A morte de um mineiro aos 53 anos, causada por silicose, levou a Sétima Turma do Tribunal Superior do Trabalho a aumentar de R$ 5 mil para R$ 100 mil o valor de indenização fixada em instância regional a ser paga a seu filho. Ex-empregado da Anglogold Ashanti Brasil Mineração Ltda., para quem trabalhou em minas subterrâneas de ouro a partir de janeiro de 1965, ele se aposentou por invalidez em setembro de 1979 e faleceu 13 anos depois, em outubro de 1992. "Impor a título de reparação pela morte do ex-empregado, por complicações advindas da doença profissional adquirida - silicose -, a quantia de R$ 5 mil, certamente está muito aquém de qualquer reparação digna à família do trabalhador falecido", destacou o ministro Pedro Paulo Manus, recentemente aposentado e relator do recurso de revista na Sétima Turma.

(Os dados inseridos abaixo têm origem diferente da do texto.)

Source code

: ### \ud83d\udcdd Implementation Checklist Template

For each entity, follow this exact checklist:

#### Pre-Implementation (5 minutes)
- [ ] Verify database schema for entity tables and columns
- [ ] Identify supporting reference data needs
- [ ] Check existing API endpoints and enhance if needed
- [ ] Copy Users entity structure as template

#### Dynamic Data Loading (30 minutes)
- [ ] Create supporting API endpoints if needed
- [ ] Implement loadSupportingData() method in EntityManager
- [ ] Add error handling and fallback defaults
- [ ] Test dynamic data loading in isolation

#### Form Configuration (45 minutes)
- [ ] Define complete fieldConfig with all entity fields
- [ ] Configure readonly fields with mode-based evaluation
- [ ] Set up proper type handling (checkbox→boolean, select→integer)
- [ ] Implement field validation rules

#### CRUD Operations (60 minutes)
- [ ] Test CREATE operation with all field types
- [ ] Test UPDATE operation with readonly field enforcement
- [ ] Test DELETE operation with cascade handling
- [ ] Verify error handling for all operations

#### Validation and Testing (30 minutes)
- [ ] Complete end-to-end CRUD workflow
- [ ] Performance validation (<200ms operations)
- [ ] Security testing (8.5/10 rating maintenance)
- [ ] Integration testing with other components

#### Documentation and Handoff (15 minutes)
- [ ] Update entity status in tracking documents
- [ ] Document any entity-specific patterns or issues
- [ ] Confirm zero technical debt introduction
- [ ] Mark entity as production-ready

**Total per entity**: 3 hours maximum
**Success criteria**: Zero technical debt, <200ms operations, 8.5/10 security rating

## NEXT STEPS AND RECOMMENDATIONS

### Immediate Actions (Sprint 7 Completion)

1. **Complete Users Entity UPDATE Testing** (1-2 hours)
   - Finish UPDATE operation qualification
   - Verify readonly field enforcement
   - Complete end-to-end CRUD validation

O processo teve origem na Vara do Trabalho de Nova Lima (MG), que estipulou o valor da indenização em R$ 5 mil. O autor recorreu da sentença, alegando que pela extensão e gravidade do dano, que resultou na morte de seu pai, o valor da reparação era desproporcional, e pediu majoração. No entanto, o Tribunal Regional do Trabalho da 3ª Região (MG) não proveu o recurso, considerando a indenização condizente com a situação.


Extensão do dano


Doença pulmonar ocupacional decorrente do trabalho em mineração, a silicose é uma moléstia respiratória causada pela inalação de pó de sílica. Os sintomas são tosse, falta de ar e perda de peso, podendo causar também artrite reumatoide, esclerose sistêmica progressiva, lúpus eritematoso sistêmico, câncer de pulmão, insuficiência respiratória e tuberculose. Na avaliação do ministro Pedro Manus, quando se trata de morte do empregado, o julgador deve ser muito criterioso, em decorrência da extensão do dano. Ele lembrou que, apesar de se impor um valor para compensação, "tal aspecto, em momento algum, é capaz de excluir a dor dos familiares": o que se busca é apenas minimizar o sofrimento causado.

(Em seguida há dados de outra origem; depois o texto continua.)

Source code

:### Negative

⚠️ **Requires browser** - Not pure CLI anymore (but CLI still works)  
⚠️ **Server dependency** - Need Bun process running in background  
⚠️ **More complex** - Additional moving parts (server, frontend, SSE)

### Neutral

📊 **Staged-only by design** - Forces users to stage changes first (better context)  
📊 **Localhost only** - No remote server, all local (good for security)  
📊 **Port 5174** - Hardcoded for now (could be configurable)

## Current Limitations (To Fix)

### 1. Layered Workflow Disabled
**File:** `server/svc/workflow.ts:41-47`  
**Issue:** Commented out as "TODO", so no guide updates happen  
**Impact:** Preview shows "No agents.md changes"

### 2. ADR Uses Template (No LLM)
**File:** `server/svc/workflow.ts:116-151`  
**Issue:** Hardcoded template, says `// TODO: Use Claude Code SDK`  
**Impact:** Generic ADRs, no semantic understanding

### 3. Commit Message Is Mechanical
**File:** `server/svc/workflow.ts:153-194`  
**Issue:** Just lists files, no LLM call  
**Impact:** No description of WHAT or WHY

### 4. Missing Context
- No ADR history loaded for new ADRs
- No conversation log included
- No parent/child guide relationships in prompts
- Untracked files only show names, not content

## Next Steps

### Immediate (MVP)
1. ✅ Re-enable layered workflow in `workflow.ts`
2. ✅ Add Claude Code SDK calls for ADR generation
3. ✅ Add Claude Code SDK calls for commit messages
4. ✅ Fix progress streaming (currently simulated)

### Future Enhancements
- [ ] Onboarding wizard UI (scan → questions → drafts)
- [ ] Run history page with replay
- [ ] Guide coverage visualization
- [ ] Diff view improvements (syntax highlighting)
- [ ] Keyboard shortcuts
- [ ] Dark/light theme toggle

Para fixar o valor da indenização, ele ressaltou que deve ser considerado ainda o aspecto socioeducativo da condenação. O objetivo é que as empresas que atuam com agentes agressores da saúde de seus empregados, como no caso de atividades em minas subterrâneas, "empreendam esforços para diminuir ao máximo a gravidade das lesões e das doenças profissionais, para evitar a ocorrência de morte dos trabalhadores".


Divergência de valor


Ao apresentar seu voto durante o julgamento do recurso, o ministro Manus entendeu que a decisão regional violava o artigo 944 do Código Civil, por não considerar a extensão do dano. Diante da desproporcionalidade entre o dano e a reparação, fixava em R$ 30 mil o novo valor da indenização.

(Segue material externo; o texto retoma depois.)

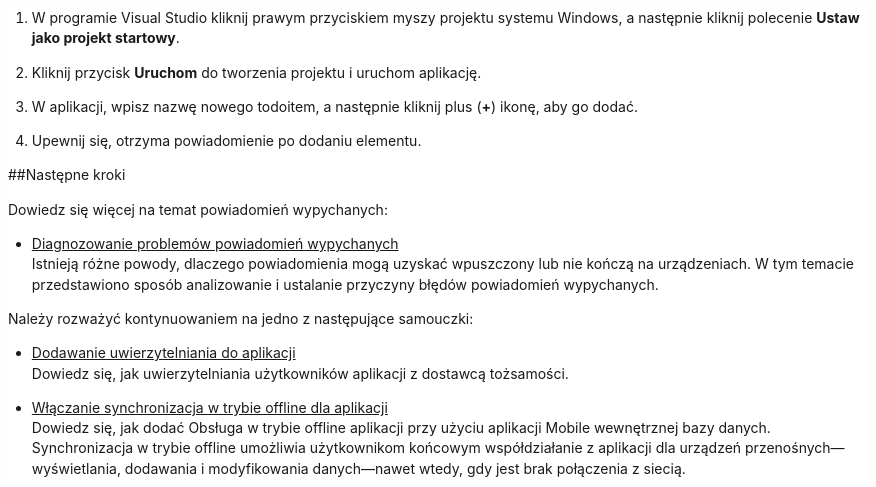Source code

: 1. W programie Visual Studio kliknij prawym przyciskiem myszy projektu systemu Windows, a następnie kliknij polecenie **Ustaw jako projekt startowy**.

2. Kliknij przycisk **Uruchom** do tworzenia projektu i uruchom aplikację.

3. W aplikacji, wpisz nazwę nowego todoitem, a następnie kliknij plus (**+**) ikonę, aby go dodać.

4. Upewnij się, otrzyma powiadomienie po dodaniu elementu.

##<a name="next-steps"></a>Następne kroki

Dowiedz się więcej na temat powiadomień wypychanych:

* [Diagnozowanie problemów powiadomień wypychanych](../notification-hubs/notification-hubs-push-notification-fixer.md)  
Istnieją różne powody, dlaczego powiadomienia mogą uzyskać wpuszczony lub nie kończą na urządzeniach. W tym temacie przedstawiono sposób analizowanie i ustalanie przyczyny błędów powiadomień wypychanych. 

Należy rozważyć kontynuowaniem na jedno z następujące samouczki:

* [Dodawanie uwierzytelniania do aplikacji](app-service-mobile-xamarin-forms-get-started-users.md)  
Dowiedz się, jak uwierzytelniania użytkowników aplikacji z dostawcą tożsamości.

* [Włączanie synchronizacja w trybie offline dla aplikacji](app-service-mobile-xamarin-forms-get-started-offline-data.md)  
  Dowiedz się, jak dodać Obsługa w trybie offline aplikacji przy użyciu aplikacji Mobile wewnętrznej bazy danych. Synchronizacja w trybie offline umożliwia użytkownikom końcowym współdziałanie z aplikacji dla urządzeń przenośnych&mdash;wyświetlania, dodawania i modyfikowania danych&mdash;nawet wtedy, gdy jest brak połączenia z siecią.




[Install Xcode]: https://go.microsoft.com/fwLink/p/?LinkID=266532
[Xcode]: https://go.microsoft.com/fwLink/?LinkID=266532
[apns object]: http://go.microsoft.com/fwlink/p/?LinkId=272333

O ministro Luiz Philippe Vieira de Mello Filho, presidente da Sétima Turma, divergiu quanto ao valor, e manifestou-se "extremamente surpreendido" com a decisão regional que estipulara em R$ 5 mil a condenação. Ele destacou a necessidade de se considerar o caráter punitivo da condenação, a capacidade econômica da empresa, uma grande multinacional, e a extensão do dano causado, com a morte do trabalhador, com apenas 53 anos, de uma "doença pavorosa". Para o presidente da Turma, o valor da reparação por dano moral deveria ser majorado para R$ 300 mil.


O relator, porém, observou que havia um obstáculo processual a esse valor: o filho do trabalhador, nas razões do recurso de revista, pediu a majoração de R$ 5 mil para R$ 100 mil, e a reparação não poderia ultrapassar esse limite.